* [Dataset entries]:
▶

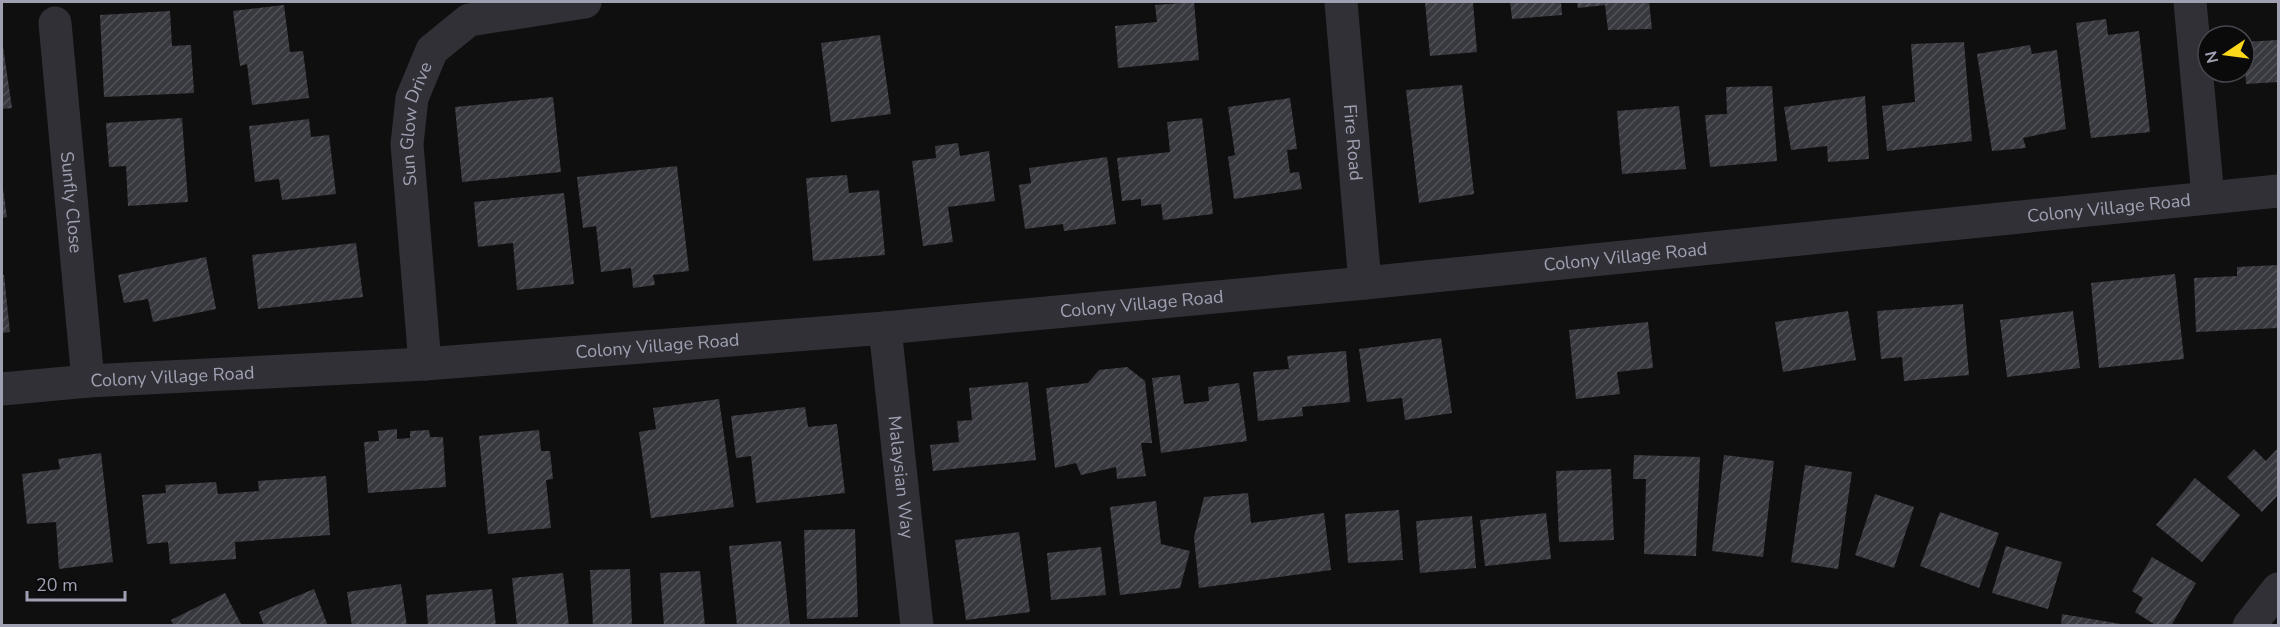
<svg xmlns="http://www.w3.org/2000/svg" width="2280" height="627" viewBox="0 0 2280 627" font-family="'Nunito Sans',sans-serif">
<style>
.building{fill:url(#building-hatch)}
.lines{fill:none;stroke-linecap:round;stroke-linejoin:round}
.minor{stroke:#303036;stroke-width:33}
.labels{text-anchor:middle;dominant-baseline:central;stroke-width:5;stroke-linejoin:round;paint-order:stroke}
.street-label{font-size:18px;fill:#9fa1b2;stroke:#0a0a0b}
</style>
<defs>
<pattern id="building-hatch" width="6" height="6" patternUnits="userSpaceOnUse" patternTransform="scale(1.5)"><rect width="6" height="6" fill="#38393e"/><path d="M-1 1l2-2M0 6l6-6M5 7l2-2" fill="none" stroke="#525258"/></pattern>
</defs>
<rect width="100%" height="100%" fill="#0f0f10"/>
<path class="building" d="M1194 2 1199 60 1118 68 1115 26 1157 22 1155 5Z
M1425 2H1473L1477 52 1430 56Z
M1510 2H1561L1562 15 1512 19Z
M1577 2H1649L1652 29 1608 30 1605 5 1578 8Z
M284 5 290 52 303 51 309 98 252 105 247 64 240 66 233 11Z
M170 11 172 46 191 45 194 93 104 97 100 15Z
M2106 19 2108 35 2139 31 2150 132 2091 138 2076 23Z
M880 35 891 114 831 122 821 43Z
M2 40 12 108 2 109Z
M2278 40V82L2246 84 2244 42Z
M1964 42 1972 141 1887 151 1882 106 1915 102 1911 44Z
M2030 45 2032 54 2057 50 2066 129 2023 138 2026 148 1992 151 1977 54Z
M1462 85 1474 194 1419 203 1406 90Z
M1772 86 1777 161 1710 167 1705 115 1727 114 1726 87Z
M1865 96 1869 159 1828 162 1827 146 1791 150 1784 107Z
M553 97 561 172 462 182 455 107Z
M1290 98 1297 149 1287 150 1290 173 1299 172 1302 189 1234 199 1228 157 1235 155 1228 107Z
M1679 106 1686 169 1622 174 1617 111Z
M182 118 188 202 128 206 126 166 109 167 106 123Z
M1202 118 1213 214 1163 220 1161 204 1141 206V199L1122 201 1117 158 1170 152 1167 122Z
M309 119 311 137 329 135 336 194 282 200 279 179 255 182 249 126Z
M958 143 960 156 989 151 995 201 948 207 953 242 923 246 912 161 936 158 935 146Z
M1107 157 1116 224 1064 231 1063 224 1025 229 1019 185 1031 183 1029 168Z
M677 166 689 271 653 275 655 285 633 288 631 268 601 272 596 226 583 228 577 177Z
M847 175 849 193 879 190 885 255 813 261 806 178Z
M2 182 7 217 2 218Z
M564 193 574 284 517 290 513 243 478 247 474 202Z
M356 243 363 297 258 309 252 255Z
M206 257 216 309 153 322 148 299 124 303 118 275Z
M2278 265V328L2196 332 2194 278 2237 276V267Z
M2175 274 2184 359 2099 368 2091 283Z
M2 275H4L10 332 2 333Z
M1963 304 1969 375 1904 381 1902 357 1881 359 1877 311Z
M1848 311 1856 360 1783 372 1775 322Z
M2073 311 2080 368 2007 377 2000 320Z
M1648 322 1653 368 1617 372 1620 394 1576 399 1569 330Z
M1441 338 1452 413 1405 420 1402 398 1367 402 1359 349Z
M1346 351 1350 402 1302 407 1303 416 1258 421 1253 372 1289 369 1287 356Z
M1127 367 1145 381 1152 443H1141L1146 476 1117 479 1116 467 1081 475 1076 463 1055 468 1046 388 1088 383 1099 370Z
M1180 375 1184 404 1209 401 1208 387 1239 383 1247 441 1161 453 1152 378Z
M1028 382 1036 460 933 471 930 445 959 442 957 421 972 420 969 388Z
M719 399 734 507 651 518 639 432 656 429 653 408Z
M805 407 808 427 837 424 845 493 756 503 751 456 736 458 731 416Z
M397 429V439L410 438V431L429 430 430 437H443L446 487 368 493 364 442 379 441 378 431Z
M539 430 541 451H550L553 479 546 480 551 528 488 534 479 436Z
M2278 448V495L2262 512 2227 477 2254 449 2266 461Z
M101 453 113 562 59 569 56 522 27 524 22 474 60 469 58 459Z
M1634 455 1700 457 1696 556 1644 554 1646 479H1633Z
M1724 455 1774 461 1763 557 1712 551Z
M1805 465 1852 472 1838 569 1791 562Z
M1611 469 1614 540 1559 542 1556 471Z
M326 476 330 535 235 542 236 559 170 564 168 542 147 544 142 495 166 493 165 485 216 482 218 494 259 491 258 481Z
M2195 478 2240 515 2202 562 2156 525Z
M1248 493 1251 523 1324 513 1331 570 1199 588 1194 537 1204 497Z
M1875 494 1914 507 1894 568 1855 555Z
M1156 501 1161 544 1190 551 1180 588 1120 595 1110 507Z
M1399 510 1403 560 1348 563 1345 514Z
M1940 512 1999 533 1979 588 1920 566Z
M1546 513 1551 559 1485 566 1480 520Z
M1472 516 1476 568 1420 573 1416 521Z
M855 529 858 617 807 619 804 530Z
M1019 532 1030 612 966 620 955 540Z
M781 541 790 626H737L729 546Z
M2006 546 2062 562 2048 609 1992 593Z
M1101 547 1106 595 1051 600 1047 553Z
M2152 557 2196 583 2171 626H2157L2135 612 2143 598 2132 591Z
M630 569 632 626H593L590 570Z
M700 571 705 626H664L660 573Z
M563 573 569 626H517L512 578Z
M401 584 407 626H352L347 592Z
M314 589 328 626H264L259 612Z
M492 589 496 626H428L426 595Z
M225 593 242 626H174L171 620Z
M2062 614 2121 624V626H2061Z"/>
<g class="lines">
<g class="minor">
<path id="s1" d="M1341 2 1365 283"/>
<path d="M2190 2 2208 197"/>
<path id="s2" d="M55 23 88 381"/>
<path id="s3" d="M885 328 917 626"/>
<path id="s4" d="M425 364 407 144 412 98 432 50 469 20 585 2"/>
<path id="s5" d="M2 389 88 381 425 364 885 328 1365 283 2278 191"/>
<path d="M2249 626 2278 589"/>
</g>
</g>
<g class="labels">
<g class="street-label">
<text stroke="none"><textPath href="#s4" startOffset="242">Sun Glow Drive</textPath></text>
<text stroke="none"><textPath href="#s1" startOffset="141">Fire Road</textPath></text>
<text stroke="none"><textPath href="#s2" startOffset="180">Sunfly Close</textPath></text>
<text stroke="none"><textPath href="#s5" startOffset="2115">Colony Village Road</textPath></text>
<text stroke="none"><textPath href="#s5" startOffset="1629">Colony Village Road</textPath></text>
<text stroke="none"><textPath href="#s5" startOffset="1143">Colony Village Road</textPath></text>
<text stroke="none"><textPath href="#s5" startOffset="657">Colony Village Road</textPath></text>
<text stroke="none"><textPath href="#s5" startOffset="171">Colony Village Road</textPath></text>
<text stroke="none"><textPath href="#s3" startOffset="150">Malaysian Way</textPath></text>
</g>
</g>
<rect width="2280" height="627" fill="none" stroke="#9fa1b2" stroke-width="6"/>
<g transform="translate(2226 54) rotate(257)"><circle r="28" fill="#0a0a0b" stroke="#46464e" stroke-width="1.5"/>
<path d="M0-4.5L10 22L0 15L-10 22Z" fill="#fcd81b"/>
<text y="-9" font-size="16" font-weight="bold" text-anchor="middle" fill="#9fa1b2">N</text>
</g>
<path d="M27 591v9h98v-9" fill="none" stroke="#9fa1b2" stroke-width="3"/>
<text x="36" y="591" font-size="18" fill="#9fa1b2" stroke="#0a0a0b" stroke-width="4.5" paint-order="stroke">20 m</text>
</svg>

◀

* [Description of the task]: Search the listing for the word "lines", and copy every line in which it is found.

* [Exercise solution]:
.lines{fill:none;stroke-linecap:round;stroke-linejoin:round}
<g class="lines">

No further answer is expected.